During work-based training, students will be able to practice their skills and knowledge in real workplace settings.  This will assist students to be job-ready at graduation. Work Based Training is organised by Stanley College’s Employment Liaison Officers, into workplaces approved by Stanley College.
 

Employment Services

Stanley College has a strong network of employers waiting to hire our graduates. Students will have access to employment assistance services including advice and tips on resume preparation, coaching on interview techniques and assistance in finding employment.
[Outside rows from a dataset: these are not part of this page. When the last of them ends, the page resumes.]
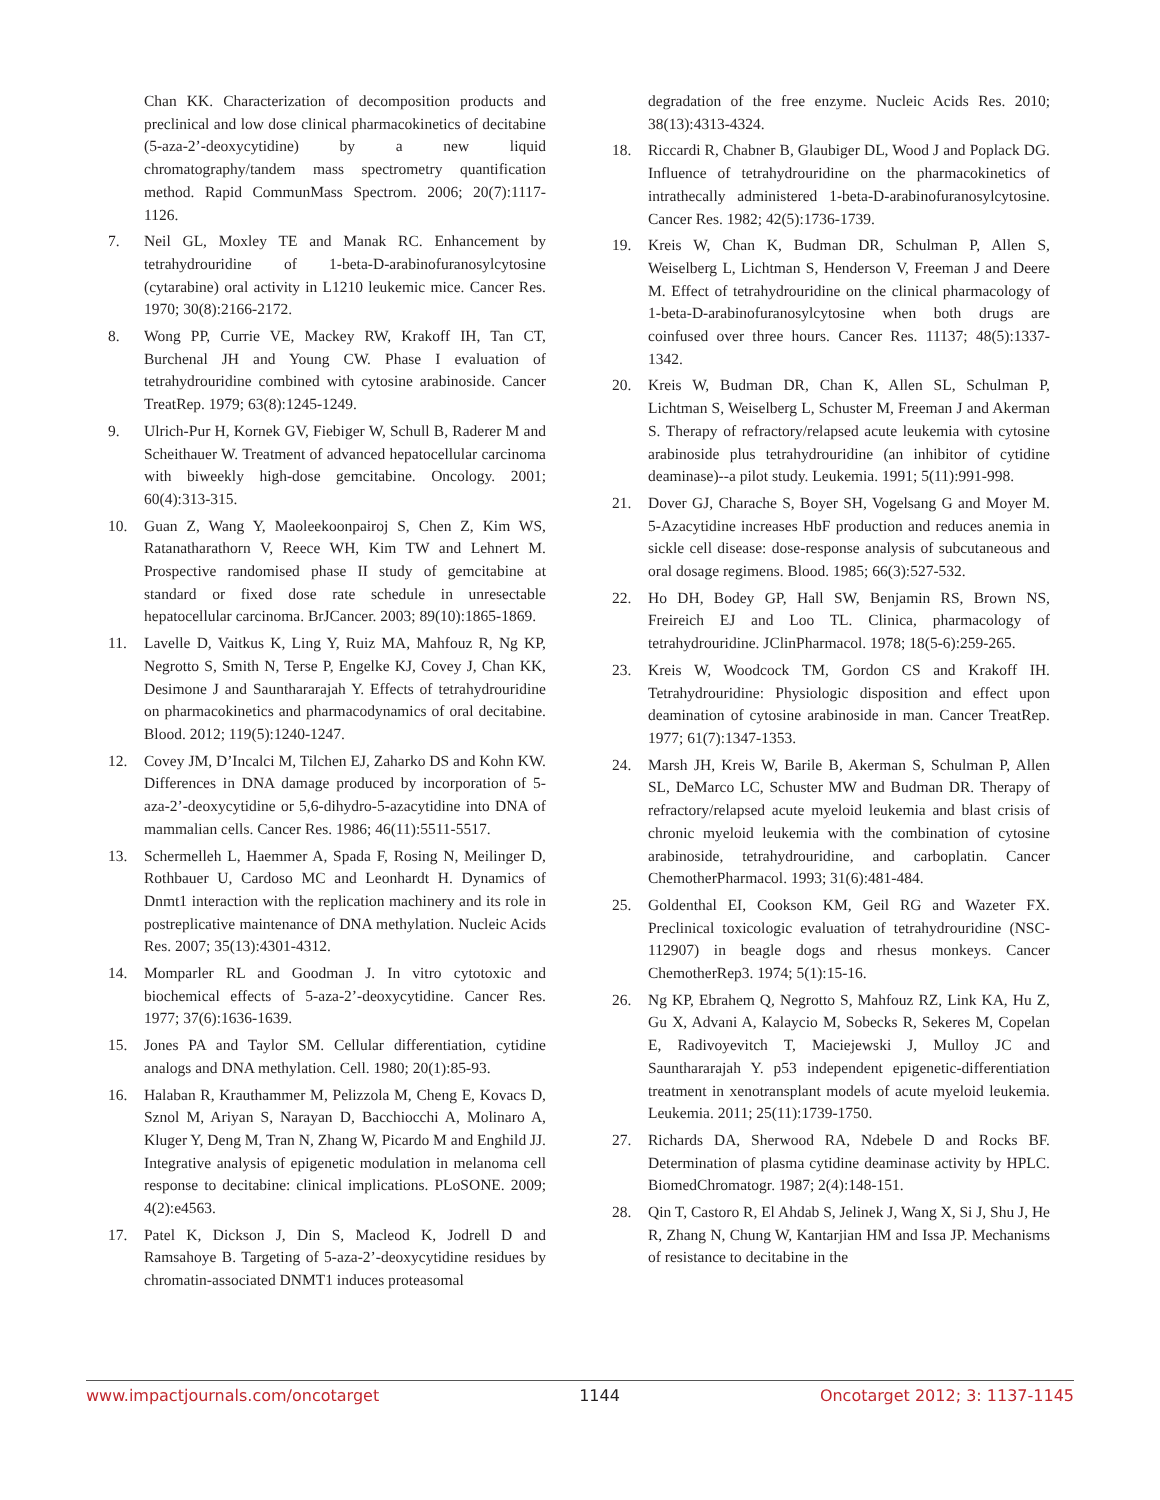Chan KK. Characterization of decomposition products and preclinical and low dose clinical pharmacokinetics of decitabine (5-aza-2’-deoxycytidine) by a new liquid chromatography/tandem mass spectrometry quantification method. Rapid CommunMass Spectrom. 2006; 20(7):1117-1126.
7. Neil GL, Moxley TE and Manak RC. Enhancement by tetrahydrouridine of 1-beta-D-arabinofuranosylcytosine (cytarabine) oral activity in L1210 leukemic mice. Cancer Res. 1970; 30(8):2166-2172.
8. Wong PP, Currie VE, Mackey RW, Krakoff IH, Tan CT, Burchenal JH and Young CW. Phase I evaluation of tetrahydrouridine combined with cytosine arabinoside. Cancer TreatRep. 1979; 63(8):1245-1249.
9. Ulrich-Pur H, Kornek GV, Fiebiger W, Schull B, Raderer M and Scheithauer W. Treatment of advanced hepatocellular carcinoma with biweekly high-dose gemcitabine. Oncology. 2001; 60(4):313-315.
10. Guan Z, Wang Y, Maoleekoonpairoj S, Chen Z, Kim WS, Ratanatharathorn V, Reece WH, Kim TW and Lehnert M. Prospective randomised phase II study of gemcitabine at standard or fixed dose rate schedule in unresectable hepatocellular carcinoma. BrJCancer. 2003; 89(10):1865-1869.
11. Lavelle D, Vaitkus K, Ling Y, Ruiz MA, Mahfouz R, Ng KP, Negrotto S, Smith N, Terse P, Engelke KJ, Covey J, Chan KK, Desimone J and Saunthararajah Y. Effects of tetrahydrouridine on pharmacokinetics and pharmacodynamics of oral decitabine. Blood. 2012; 119(5):1240-1247.
12. Covey JM, D’Incalci M, Tilchen EJ, Zaharko DS and Kohn KW. Differences in DNA damage produced by incorporation of 5-aza-2’-deoxycytidine or 5,6-dihydro-5-azacytidine into DNA of mammalian cells. Cancer Res. 1986; 46(11):5511-5517.
13. Schermelleh L, Haemmer A, Spada F, Rosing N, Meilinger D, Rothbauer U, Cardoso MC and Leonhardt H. Dynamics of Dnmt1 interaction with the replication machinery and its role in postreplicative maintenance of DNA methylation. Nucleic Acids Res. 2007; 35(13):4301-4312.
14. Momparler RL and Goodman J. In vitro cytotoxic and biochemical effects of 5-aza-2’-deoxycytidine. Cancer Res. 1977; 37(6):1636-1639.
15. Jones PA and Taylor SM. Cellular differentiation, cytidine analogs and DNA methylation. Cell. 1980; 20(1):85-93.
16. Halaban R, Krauthammer M, Pelizzola M, Cheng E, Kovacs D, Sznol M, Ariyan S, Narayan D, Bacchiocchi A, Molinaro A, Kluger Y, Deng M, Tran N, Zhang W, Picardo M and Enghild JJ. Integrative analysis of epigenetic modulation in melanoma cell response to decitabine: clinical implications. PLoSONE. 2009; 4(2):e4563.
17. Patel K, Dickson J, Din S, Macleod K, Jodrell D and Ramsahoye B. Targeting of 5-aza-2’-deoxycytidine residues by chromatin-associated DNMT1 induces proteasomal
degradation of the free enzyme. Nucleic Acids Res. 2010; 38(13):4313-4324.
18. Riccardi R, Chabner B, Glaubiger DL, Wood J and Poplack DG. Influence of tetrahydrouridine on the pharmacokinetics of intrathecally administered 1-beta-D-arabinofuranosylcytosine. Cancer Res. 1982; 42(5):1736-1739.
19. Kreis W, Chan K, Budman DR, Schulman P, Allen S, Weiselberg L, Lichtman S, Henderson V, Freeman J and Deere M. Effect of tetrahydrouridine on the clinical pharmacology of 1-beta-D-arabinofuranosylcytosine when both drugs are coinfused over three hours. Cancer Res. 11137; 48(5):1337-1342.
20. Kreis W, Budman DR, Chan K, Allen SL, Schulman P, Lichtman S, Weiselberg L, Schuster M, Freeman J and Akerman S. Therapy of refractory/relapsed acute leukemia with cytosine arabinoside plus tetrahydrouridine (an inhibitor of cytidine deaminase)--a pilot study. Leukemia. 1991; 5(11):991-998.
21. Dover GJ, Charache S, Boyer SH, Vogelsang G and Moyer M. 5-Azacytidine increases HbF production and reduces anemia in sickle cell disease: dose-response analysis of subcutaneous and oral dosage regimens. Blood. 1985; 66(3):527-532.
22. Ho DH, Bodey GP, Hall SW, Benjamin RS, Brown NS, Freireich EJ and Loo TL. Clinica, pharmacology of tetrahydrouridine. JClinPharmacol. 1978; 18(5-6):259-265.
23. Kreis W, Woodcock TM, Gordon CS and Krakoff IH. Tetrahydrouridine: Physiologic disposition and effect upon deamination of cytosine arabinoside in man. Cancer TreatRep. 1977; 61(7):1347-1353.
24. Marsh JH, Kreis W, Barile B, Akerman S, Schulman P, Allen SL, DeMarco LC, Schuster MW and Budman DR. Therapy of refractory/relapsed acute myeloid leukemia and blast crisis of chronic myeloid leukemia with the combination of cytosine arabinoside, tetrahydrouridine, and carboplatin. Cancer ChemotherPharmacol. 1993; 31(6):481-484.
25. Goldenthal EI, Cookson KM, Geil RG and Wazeter FX. Preclinical toxicologic evaluation of tetrahydrouridine (NSC-112907) in beagle dogs and rhesus monkeys. Cancer ChemotherRep3. 1974; 5(1):15-16.
26. Ng KP, Ebrahem Q, Negrotto S, Mahfouz RZ, Link KA, Hu Z, Gu X, Advani A, Kalaycio M, Sobecks R, Sekeres M, Copelan E, Radivoyevitch T, Maciejewski J, Mulloy JC and Saunthararajah Y. p53 independent epigenetic-differentiation treatment in xenotransplant models of acute myeloid leukemia. Leukemia. 2011; 25(11):1739-1750.
27. Richards DA, Sherwood RA, Ndebele D and Rocks BF. Determination of plasma cytidine deaminase activity by HPLC. BiomedChromatogr. 1987; 2(4):148-151.
28. Qin T, Castoro R, El Ahdab S, Jelinek J, Wang X, Si J, Shu J, He R, Zhang N, Chung W, Kantarjian HM and Issa JP. Mechanisms of resistance to decitabine in the
www.impactjournals.com/oncotarget 1144 Oncotarget 2012; 3: 1137-1145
Recognition of Previous Studies or Work Experience

Recognition is available (on application) to students with prior skills, experience, knowledge or qualifications obtained from formal studies or training, in a related area. Recognition may reduce the duration of your studies.

Government Funding

Local students may be entitled to Youth Allowance, Austudy/Abstudy or the Pensioner Education Supplement. For enquiries, please contact Centrelink on 132 490.

Course Content

Students must successfully complete the following units:

  • SITHCCC101 Use food preparation equipment
  • SITXFSA101 Use hygienic practices for food safety
  • SITXFSA201 Participate in safe food handling practices
  • SITXHRM301 Coach others in job skills
  • SITXINV202 Maintain the quality of perishable items
  • SITHCCC201 Produce dishes using basic methods of cookery
  • SITHCCC202 Produce appetisers and salads
  • SITHCCC203 Produce stocks, sauces and soups
  • SITHCCC204 Produce vegetable, fruit, egg and farinaceous dishes
  • SITHCCC301 Produce poultry dishes
  • SITHCCC302 Produce seafood dishes
  • SITHCCC303 Produce meat dishes
  • SITHCCC307 Produce food to meet special dietary requirements
  • SITHCCC308 Produce cakes, pastries and breads
  • SITHCCC309 Work effectively as a cook
  • SITHPAT306 Produce desserts
  • SITHKOP302 Plan and cost basic menus
  • HLTAID003 Provide first aid
  • SITXCCS303 Provide service to customers
  • BSBDIV501A Manage diversity in the workplace*
  • BSBITU201A Produce simple word documents*
  • BSBITU202A Create and use spreadsheets*
  • BSBSUS301A Implement and monitor environmentally sustainable work practices*
  • SITHKOP402 Develop menus for special dietary requirements*
  • SITHKOP403 Coordinate cooking operations*
  • SITXCOM401 Manage conflict*
  • SITXFIN402 Manage finances within a budget*
  • SITXHRM501 Recruit select and induct staff*
  • SITXINV401 Control Stock*
  • SITXWHS401 Implement and monitor work health and safety practices*

Event Management Cluster:

  • SITHKOP404 Plan catering for events or functions*
  • SITXHRM402 Lead and manage people*
  • SITXMGT401 Monitor work operations*

*Denotes untis delivered within the Advanced Standing course SIT40413 Certificate IV in Commercial Cookery. (Please note: All 33 units are delivered within the Direct Entry course).

Cost

78 weeks
Direct Entry Course
Tuition Fee: $16,100  

26 weeks
Advanced Standing Course
Tuition Fee: $5,200
  
Easy payment plans available.

Intakes

Jan, Mar, May, Aug

Entry Requirements

Direct Entry: Completion of Australian Year 11 or equivalent.
Advanced Standing Course: Completion of Stanley College SIT30813 Certificate III in Commercial Cookery or equivalent. 

Further Studies

On completion of the SIT40413 Certificate IV in Commercial Cookery, students may pursue a SIT50416 Diploma of Hospitality Management course at Stanley College or other education institutions.